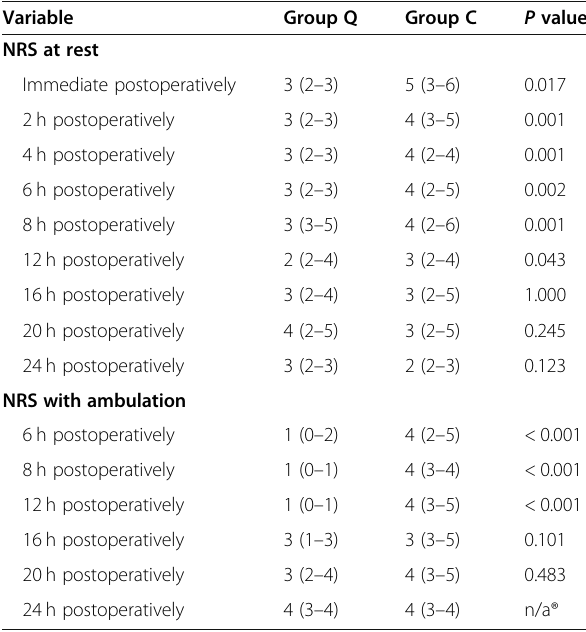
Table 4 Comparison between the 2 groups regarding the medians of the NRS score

════════

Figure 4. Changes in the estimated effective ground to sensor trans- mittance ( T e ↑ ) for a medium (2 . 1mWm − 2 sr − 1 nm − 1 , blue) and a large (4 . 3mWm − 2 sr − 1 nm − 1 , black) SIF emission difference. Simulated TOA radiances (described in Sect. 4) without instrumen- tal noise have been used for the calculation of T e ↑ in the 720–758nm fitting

════════

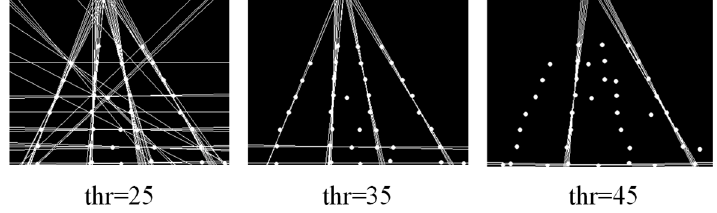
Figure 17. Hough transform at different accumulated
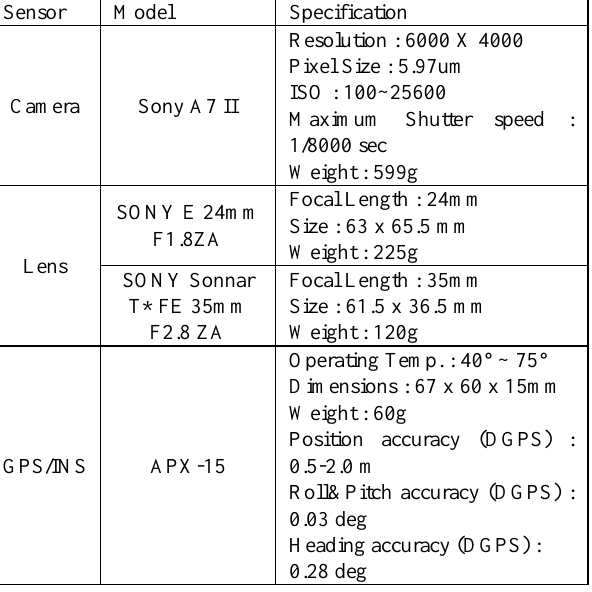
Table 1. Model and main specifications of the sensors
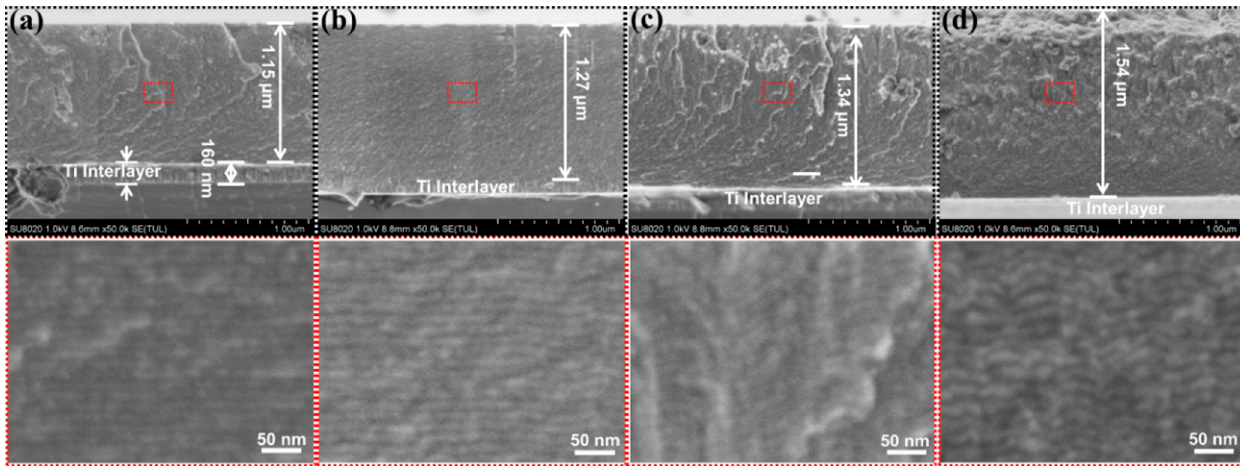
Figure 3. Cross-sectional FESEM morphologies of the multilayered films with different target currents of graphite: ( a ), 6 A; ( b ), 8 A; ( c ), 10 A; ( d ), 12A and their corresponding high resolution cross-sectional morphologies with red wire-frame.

════════

> **Problem statement**
Could you work out how many lines above contain the string "different"? Only the number should be given.

> **Solution to the exercise**
2